They would tease and goad him into losing his temper, and he would
invariably
do something that got him in trouble — throw something, yell, even
bite.
Soon after we started karate we sat down together with our instructor for a talk.
"You're not tattling
if you go to the teacher for help," our instructor said. "You
need to decide that one way or another, you don't have to tolerate being
treated like that. I want you to avoid fights, but you don't have to let
these guys pick on you, either."
With prayer, a few meetings
with the school's principal and our instructor's encouragement, Sam soon
worked his way through the situation. More on that later.
Self-defense was the only
benefit I really had in mind when Sam started, but I discovered it
was
the least of the benefits martial arts had to offer:
Self-discipline.
Imagine trying to get a bunch of 6-, 7-, and 8-year-olds to stand at
attention like a squad of Marines. How about getting them to do a daily
list of chores and submit a weekly checklist?
We demand this and more from the kids who study with us — and since
children tend to achieve what's expected of them, we usually get it.
They learn quickly to listen, pay attention, sit still, apply themselves
and other skills. Sam's as energetic as any other 8-year-old, but he's
able to concentrate and stick with a task to a degree many adults would
envy.
Recently Sam and I were practicing at home together on a particularly
complex series of movements with the bo (a wooden staff). Without any
prompting from me, Sam worked at it for more than two hours until he'd
mastered it. And that same perseverance and attention to detail is showing
up in his schoolwork and chores as well.
Confidence. Martial
arts training, belt testing and tournaments are so challenging
that kids who face them come away with loads of confidence to apply
in other areas. I've especially enjoyed watching this bear fruit
in
Sam's life:
We teach students to shake hands and introduce themselves to new students
and visiting parents. Sam has taken this practice to heart; he'll walk
up to anyone, stick out his hand and say, "Hello! My name is Sam;
what's yours?" Sometimes he's so bold about this people don't know
how to react!
Anytime we're somewhere there are people Sam doesn't know, he begins
working the room like a veteran politician. In minutes he knows everyone
and everyone knows him. He's also relaxed and confident in situations
that cause many kids to freeze up: Speaking to people in authority,
answering the phone, ordering at a restaurant, asking for help at a
store, etc. When new, shy kids arrive at Sunday school, Sam's teachers
invariably buddy them up with Sam — he introduces them to his friends
and gets them relaxed and involved in minutes.
Respect. Trash
talk, mouthing off to officials, foul language and the like have, sadly,
trickled down from professional sports into college and even high school
sports. We won't tolerate anything like it, though. We insist that our
students treat one another, the instructors and their families with
respect — and our instructors check up on it, too. Students can't
take belt tests unless their parents and schoolteachers sign statements
saying they're respectful at home and at school. Since Sam started karate, I've heard more pleases, thanks yous, Sirs and Ma'ams from him
than I'd hear anywhere this side of a military school.

§ **Exercise A**:
Answer these questions from the karate passage, one line each:
(i) What is the name of the wooden staff Sam practiced with at home?
(ii) For how long did Sam work on the complex series of movements?
(iii) What must parents and schoolteachers sign before students can take belt tests?

§ **Provided records**:
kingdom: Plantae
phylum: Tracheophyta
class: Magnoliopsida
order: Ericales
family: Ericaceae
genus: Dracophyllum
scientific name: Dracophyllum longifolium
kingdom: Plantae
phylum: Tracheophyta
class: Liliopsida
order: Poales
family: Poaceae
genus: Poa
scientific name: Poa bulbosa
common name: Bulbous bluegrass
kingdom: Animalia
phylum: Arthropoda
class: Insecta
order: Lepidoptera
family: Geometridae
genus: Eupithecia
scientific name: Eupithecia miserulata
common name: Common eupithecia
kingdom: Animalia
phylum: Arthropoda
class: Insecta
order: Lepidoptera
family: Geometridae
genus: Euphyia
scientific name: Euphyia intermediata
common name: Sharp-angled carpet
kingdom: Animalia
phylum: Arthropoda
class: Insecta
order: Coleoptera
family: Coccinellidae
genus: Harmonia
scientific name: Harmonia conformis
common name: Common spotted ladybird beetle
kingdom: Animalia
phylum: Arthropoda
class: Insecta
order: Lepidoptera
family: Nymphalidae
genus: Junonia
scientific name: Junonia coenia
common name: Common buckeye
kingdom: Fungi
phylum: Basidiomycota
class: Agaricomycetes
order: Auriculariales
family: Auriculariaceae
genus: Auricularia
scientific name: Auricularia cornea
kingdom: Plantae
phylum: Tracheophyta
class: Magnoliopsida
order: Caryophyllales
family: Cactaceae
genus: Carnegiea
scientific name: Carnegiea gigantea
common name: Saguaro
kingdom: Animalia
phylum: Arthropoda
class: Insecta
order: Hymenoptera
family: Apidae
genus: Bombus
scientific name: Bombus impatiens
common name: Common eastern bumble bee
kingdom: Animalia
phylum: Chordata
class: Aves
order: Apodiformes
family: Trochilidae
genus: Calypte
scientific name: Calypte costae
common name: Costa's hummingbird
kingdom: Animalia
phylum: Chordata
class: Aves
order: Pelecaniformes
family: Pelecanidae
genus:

§ **Exercise B**: In the records, take the lines from the one with "class: Agaricomycetes" up to and including the one with "common name: Saguaro", change "scientific name" to "binomial name" wherever it occurs, and return only those lines with nothing else altered.

§ **Written answer A**:
(i) The bo.
(ii) More than two hours.
(iii) Statements saying the students are respectful at home and at school.

§ **Written answer B**:
class: Agaricomycetes
order: Auriculariales
family: Auriculariaceae
genus: Auricularia
binomial name: Auricularia cornea
kingdom: Plantae
phylum: Tracheophyta
class: Magnoliopsida
order: Caryophyllales
family: Cactaceae
genus: Carnegiea
binomial name: Carnegiea gigantea
common name: Saguaro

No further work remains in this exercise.